Er hatte keine acht Schritte gemacht, da ließ ihn ein durchgedrehter Schrei wieder stocksteif stehen.
….
Eine fröhliche, verspielte Musik hatte die Szene auf einmal geflutet.
Axel blieb wie angewurzelt, die Augen weit offen in der Dunkelheit.
Was war das?
Ach klar, sein kleiner Bluetooth-Lautsprecher. Der, der ihn beim Kochen immer begleitet.
Aus dem Inneren des Rucksacks spuckte er pure Musiklaune.
Komisch… Axel hatte den doch gar nicht angemacht.
Oder vielleicht hatte er ihn aus Versehen erwischt, als er die Regenjacke rausgezogen hat… aber das war schon fast eine Minute her.
Die Tropfen prasselten immer stärker.
Aber er musste grinsen. Diese Musik, total fehl am Platz zwischen Regen und Bäumen, war einfach absurd. Und genau dieses Absurde beruhigte ihn.
Es holte ihn aus seiner Gedankenspirale. Ein unerwarteter Energieschub.
Dann erinnerte er sich wieder, warum er das überhaupt machte. Er wollte was Neues erleben, was Unberechenbares.

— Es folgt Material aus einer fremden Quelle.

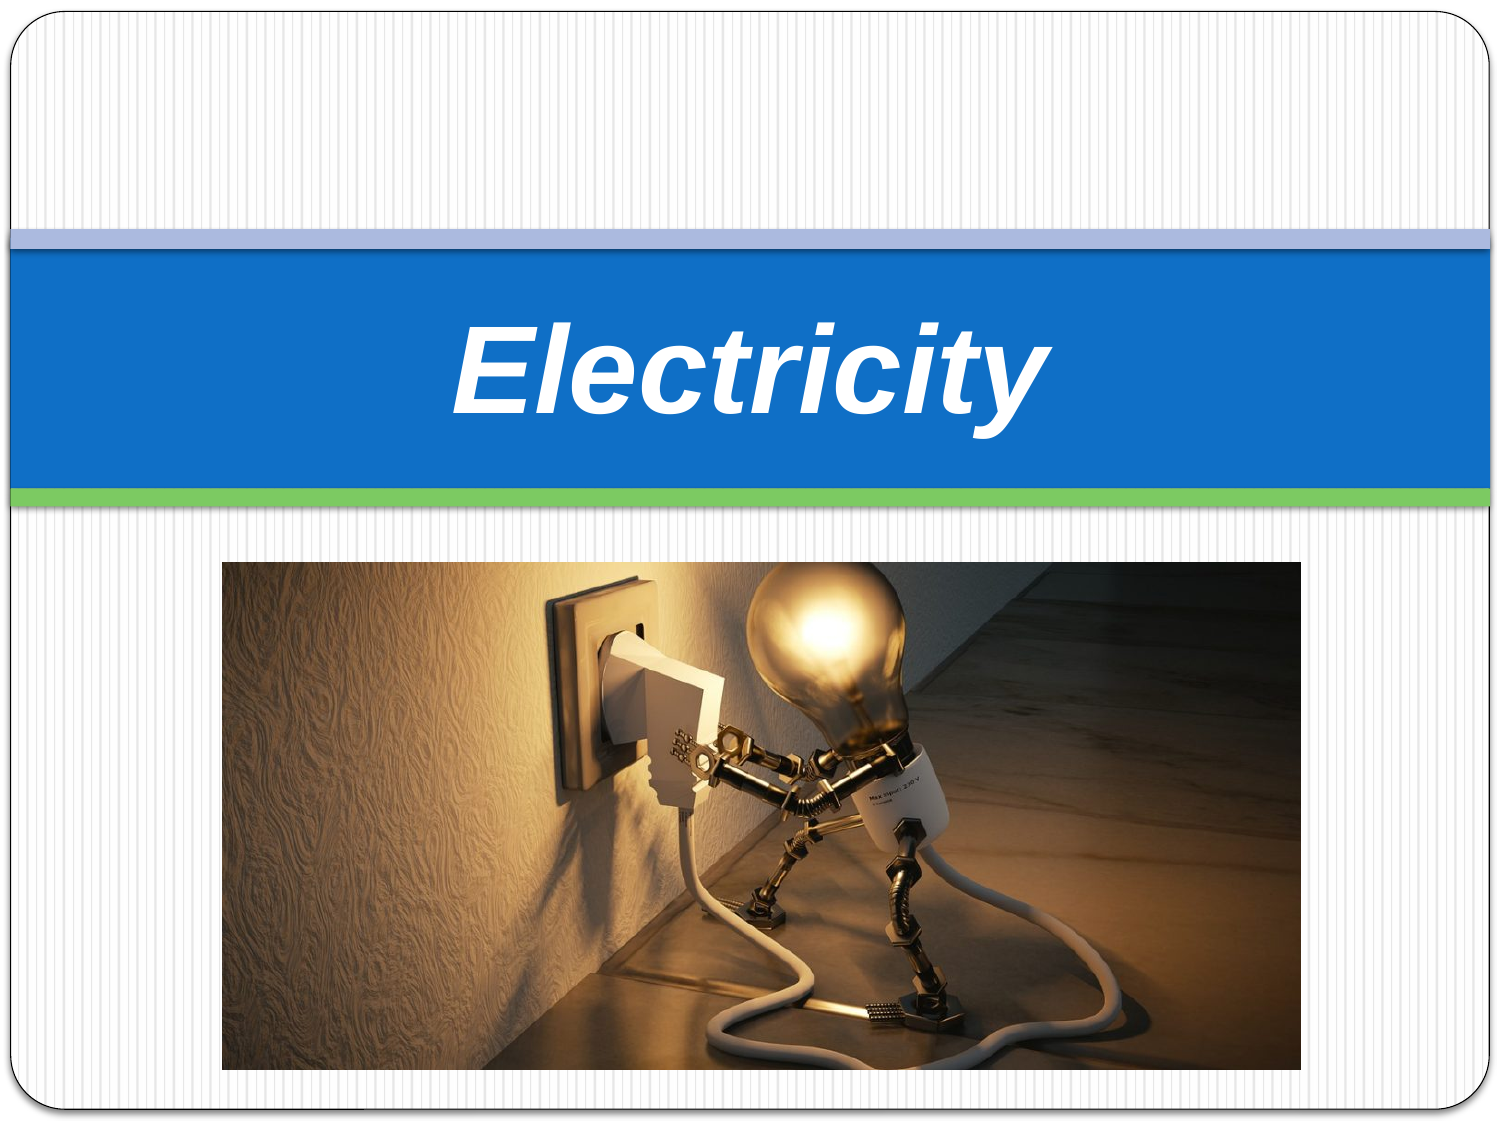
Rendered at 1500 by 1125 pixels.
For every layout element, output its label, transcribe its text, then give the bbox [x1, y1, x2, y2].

Also drehte er sich noch einmal um. Er schaltete die Taschenlampe ein, das Licht wirkte jetzt klarer. Die Tropfen rutschten über den plastikigen Stoff seiner Regenjacke wie kleine Streicheleinheiten, als wollten sie ihm was sagen. Er war nicht allein.
Er wusste nicht, wohin er ging. Die Dunkelheit um ihn herum war immer noch ein Rätsel. Aber jetzt war da die Musik, mit ihrem unschuldigen, frechen Rhythmus, und die ging mit.
Und in genau diesem Moment spürte Axel, dass dieses Gefühl, obwohl er da im Regen mitten im Nichts stand, genau das Abenteuer war, nach dem er sich immer gesehnt hatte. Er lief weiter, mit festem Schritt, und hörte, wie dieses verspielte Instrumenten-und-Stimmen-Gemisch sich gegen die Nacht stellte, gegen den Regen und gegen jeden negativen Gedanken.